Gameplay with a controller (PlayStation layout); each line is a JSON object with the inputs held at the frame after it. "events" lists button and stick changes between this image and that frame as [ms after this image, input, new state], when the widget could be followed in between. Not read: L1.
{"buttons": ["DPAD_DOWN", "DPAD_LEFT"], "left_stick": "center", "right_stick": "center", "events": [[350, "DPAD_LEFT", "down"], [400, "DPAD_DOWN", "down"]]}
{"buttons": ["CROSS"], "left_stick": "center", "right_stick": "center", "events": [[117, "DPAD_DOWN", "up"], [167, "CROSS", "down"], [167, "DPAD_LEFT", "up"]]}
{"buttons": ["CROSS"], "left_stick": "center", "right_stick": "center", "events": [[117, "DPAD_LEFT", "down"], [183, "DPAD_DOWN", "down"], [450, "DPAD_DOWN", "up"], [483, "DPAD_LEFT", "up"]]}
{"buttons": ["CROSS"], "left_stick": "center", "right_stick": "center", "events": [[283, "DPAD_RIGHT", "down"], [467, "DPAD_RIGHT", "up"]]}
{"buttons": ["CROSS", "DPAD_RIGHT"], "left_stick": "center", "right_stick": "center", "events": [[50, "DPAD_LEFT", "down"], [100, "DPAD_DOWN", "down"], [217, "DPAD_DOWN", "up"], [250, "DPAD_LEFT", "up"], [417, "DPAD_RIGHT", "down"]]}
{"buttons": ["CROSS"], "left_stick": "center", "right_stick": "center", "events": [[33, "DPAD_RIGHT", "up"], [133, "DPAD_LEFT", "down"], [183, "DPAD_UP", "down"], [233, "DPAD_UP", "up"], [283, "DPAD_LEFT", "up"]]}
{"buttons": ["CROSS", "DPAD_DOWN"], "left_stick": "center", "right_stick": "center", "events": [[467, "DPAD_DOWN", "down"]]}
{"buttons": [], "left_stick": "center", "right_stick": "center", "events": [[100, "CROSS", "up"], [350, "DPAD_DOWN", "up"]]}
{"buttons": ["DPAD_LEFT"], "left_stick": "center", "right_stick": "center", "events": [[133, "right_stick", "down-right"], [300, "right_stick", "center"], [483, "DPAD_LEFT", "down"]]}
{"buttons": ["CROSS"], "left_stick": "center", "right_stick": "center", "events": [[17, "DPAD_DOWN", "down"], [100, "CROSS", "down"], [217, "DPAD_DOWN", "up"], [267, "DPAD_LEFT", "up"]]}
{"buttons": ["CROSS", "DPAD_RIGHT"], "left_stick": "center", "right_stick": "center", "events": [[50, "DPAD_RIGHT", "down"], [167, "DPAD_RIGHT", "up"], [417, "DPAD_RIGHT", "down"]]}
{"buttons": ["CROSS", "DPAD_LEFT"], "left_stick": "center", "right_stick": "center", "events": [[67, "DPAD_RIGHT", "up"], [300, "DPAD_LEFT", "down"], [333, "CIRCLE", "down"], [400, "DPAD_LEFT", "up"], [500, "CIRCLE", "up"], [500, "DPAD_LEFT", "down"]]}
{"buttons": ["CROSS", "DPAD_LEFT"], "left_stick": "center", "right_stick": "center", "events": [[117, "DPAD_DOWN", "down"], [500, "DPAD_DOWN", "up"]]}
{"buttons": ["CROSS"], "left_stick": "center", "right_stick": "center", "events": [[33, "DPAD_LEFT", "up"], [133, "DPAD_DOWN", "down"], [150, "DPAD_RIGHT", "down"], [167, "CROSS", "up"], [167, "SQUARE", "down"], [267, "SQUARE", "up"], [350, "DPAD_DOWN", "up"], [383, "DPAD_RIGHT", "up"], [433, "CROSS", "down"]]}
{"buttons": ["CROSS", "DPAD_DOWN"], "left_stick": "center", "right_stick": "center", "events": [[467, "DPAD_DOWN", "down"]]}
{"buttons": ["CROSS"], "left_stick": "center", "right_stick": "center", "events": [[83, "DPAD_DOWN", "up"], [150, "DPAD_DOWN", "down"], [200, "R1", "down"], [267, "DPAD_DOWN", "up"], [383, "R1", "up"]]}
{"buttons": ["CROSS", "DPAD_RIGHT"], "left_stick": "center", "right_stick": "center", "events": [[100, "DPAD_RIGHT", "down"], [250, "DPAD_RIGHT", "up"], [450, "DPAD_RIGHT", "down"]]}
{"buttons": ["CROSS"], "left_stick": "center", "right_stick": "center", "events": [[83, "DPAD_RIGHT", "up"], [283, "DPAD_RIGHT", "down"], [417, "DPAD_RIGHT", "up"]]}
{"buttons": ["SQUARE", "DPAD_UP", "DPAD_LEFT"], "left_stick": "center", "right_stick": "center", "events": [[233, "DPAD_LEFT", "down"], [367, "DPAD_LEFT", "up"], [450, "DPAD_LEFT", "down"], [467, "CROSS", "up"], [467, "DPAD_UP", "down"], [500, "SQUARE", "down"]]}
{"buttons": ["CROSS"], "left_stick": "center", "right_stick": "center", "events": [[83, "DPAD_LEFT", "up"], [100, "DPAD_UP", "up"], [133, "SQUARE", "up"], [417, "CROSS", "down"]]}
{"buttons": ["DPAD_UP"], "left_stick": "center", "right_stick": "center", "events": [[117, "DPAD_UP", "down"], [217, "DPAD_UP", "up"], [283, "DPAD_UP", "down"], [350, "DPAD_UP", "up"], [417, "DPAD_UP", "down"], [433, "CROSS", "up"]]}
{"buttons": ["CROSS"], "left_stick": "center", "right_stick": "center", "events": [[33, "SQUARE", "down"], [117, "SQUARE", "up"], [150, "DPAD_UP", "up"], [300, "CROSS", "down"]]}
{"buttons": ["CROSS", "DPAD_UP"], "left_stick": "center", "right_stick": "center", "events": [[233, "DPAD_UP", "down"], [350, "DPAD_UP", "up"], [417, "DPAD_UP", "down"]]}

═══

#### YOUR INSTRUCTIONS
Copy the material above, keeping every line exactly as it stands.

#### WRITTEN SOLUTION
Gameplay with a controller (PlayStation layout); each line is a JSON object with the inputs held at the frame after it. "events" lists button and stick changes between this image and that frame as [ms after this image, input, new state], when the widget could be followed in between. Not read: L1.
{"buttons": ["DPAD_DOWN", "DPAD_LEFT"], "left_stick": "center", "right_stick": "center", "events": [[350, "DPAD_LEFT", "down"], [400, "DPAD_DOWN", "down"]]}
{"buttons": ["CROSS"], "left_stick": "center", "right_stick": "center", "events": [[117, "DPAD_DOWN", "up"], [167, "CROSS", "down"], [167, "DPAD_LEFT", "up"]]}
{"buttons": ["CROSS"], "left_stick": "center", "right_stick": "center", "events": [[117, "DPAD_LEFT", "down"], [183, "DPAD_DOWN", "down"], [450, "DPAD_DOWN", "up"], [483, "DPAD_LEFT", "up"]]}
{"buttons": ["CROSS"], "left_stick": "center", "right_stick": "center", "events": [[283, "DPAD_RIGHT", "down"], [467, "DPAD_RIGHT", "up"]]}
{"buttons": ["CROSS", "DPAD_RIGHT"], "left_stick": "center", "right_stick": "center", "events": [[50, "DPAD_LEFT", "down"], [100, "DPAD_DOWN", "down"], [217, "DPAD_DOWN", "up"], [250, "DPAD_LEFT", "up"], [417, "DPAD_RIGHT", "down"]]}
{"buttons": ["CROSS"], "left_stick": "center", "right_stick": "center", "events": [[33, "DPAD_RIGHT", "up"], [133, "DPAD_LEFT", "down"], [183, "DPAD_UP", "down"], [233, "DPAD_UP", "up"], [283, "DPAD_LEFT", "up"]]}
{"buttons": ["CROSS", "DPAD_DOWN"], "left_stick": "center", "right_stick": "center", "events": [[467, "DPAD_DOWN", "down"]]}
{"buttons": [], "left_stick": "center", "right_stick": "center", "events": [[100, "CROSS", "up"], [350, "DPAD_DOWN", "up"]]}
{"buttons": ["DPAD_LEFT"], "left_stick": "center", "right_stick": "center", "events": [[133, "right_stick", "down-right"], [300, "right_stick", "center"], [483, "DPAD_LEFT", "down"]]}
{"buttons": ["CROSS"], "left_stick": "center", "right_stick": "center", "events": [[17, "DPAD_DOWN", "down"], [100, "CROSS", "down"], [217, "DPAD_DOWN", "up"], [267, "DPAD_LEFT", "up"]]}
{"buttons": ["CROSS", "DPAD_RIGHT"], "left_stick": "center", "right_stick": "center", "events": [[50, "DPAD_RIGHT", "down"], [167, "DPAD_RIGHT", "up"], [417, "DPAD_RIGHT", "down"]]}
{"buttons": ["CROSS", "DPAD_LEFT"], "left_stick": "center", "right_stick": "center", "events": [[67, "DPAD_RIGHT", "up"], [300, "DPAD_LEFT", "down"], [333, "CIRCLE", "down"], [400, "DPAD_LEFT", "up"], [500, "CIRCLE", "up"], [500, "DPAD_LEFT", "down"]]}
{"buttons": ["CROSS", "DPAD_LEFT"], "left_stick": "center", "right_stick": "center", "events": [[117, "DPAD_DOWN", "down"], [500, "DPAD_DOWN", "up"]]}
{"buttons": ["CROSS"], "left_stick": "center", "right_stick": "center", "events": [[33, "DPAD_LEFT", "up"], [133, "DPAD_DOWN", "down"], [150, "DPAD_RIGHT", "down"], [167, "CROSS", "up"], [167, "SQUARE", "down"], [267, "SQUARE", "up"], [350, "DPAD_DOWN", "up"], [383, "DPAD_RIGHT", "up"], [433, "CROSS", "down"]]}
{"buttons": ["CROSS", "DPAD_DOWN"], "left_stick": "center", "right_stick": "center", "events": [[467, "DPAD_DOWN", "down"]]}
{"buttons": ["CROSS"], "left_stick": "center", "right_stick": "center", "events": [[83, "DPAD_DOWN", "up"], [150, "DPAD_DOWN", "down"], [200, "R1", "down"], [267, "DPAD_DOWN", "up"], [383, "R1", "up"]]}
{"buttons": ["CROSS", "DPAD_RIGHT"], "left_stick": "center", "right_stick": "center", "events": [[100, "DPAD_RIGHT", "down"], [250, "DPAD_RIGHT", "up"], [450, "DPAD_RIGHT", "down"]]}
{"buttons": ["CROSS"], "left_stick": "center", "right_stick": "center", "events": [[83, "DPAD_RIGHT", "up"], [283, "DPAD_RIGHT", "down"], [417, "DPAD_RIGHT", "up"]]}
{"buttons": ["SQUARE", "DPAD_UP", "DPAD_LEFT"], "left_stick": "center", "right_stick": "center", "events": [[233, "DPAD_LEFT", "down"], [367, "DPAD_LEFT", "up"], [450, "DPAD_LEFT", "down"], [467, "CROSS", "up"], [467, "DPAD_UP", "down"], [500, "SQUARE", "down"]]}
{"buttons": ["CROSS"], "left_stick": "center", "right_stick": "center", "events": [[83, "DPAD_LEFT", "up"], [100, "DPAD_UP", "up"], [133, "SQUARE", "up"], [417, "CROSS", "down"]]}
{"buttons": ["DPAD_UP"], "left_stick": "center", "right_stick": "center", "events": [[117, "DPAD_UP", "down"], [217, "DPAD_UP", "up"], [283, "DPAD_UP", "down"], [350, "DPAD_UP", "up"], [417, "DPAD_UP", "down"], [433, "CROSS", "up"]]}
{"buttons": ["CROSS"], "left_stick": "center", "right_stick": "center", "events": [[33, "SQUARE", "down"], [117, "SQUARE", "up"], [150, "DPAD_UP", "up"], [300, "CROSS", "down"]]}
{"buttons": ["CROSS", "DPAD_UP"], "left_stick": "center", "right_stick": "center", "events": [[233, "DPAD_UP", "down"], [350, "DPAD_UP", "up"], [417, "DPAD_UP", "down"]]}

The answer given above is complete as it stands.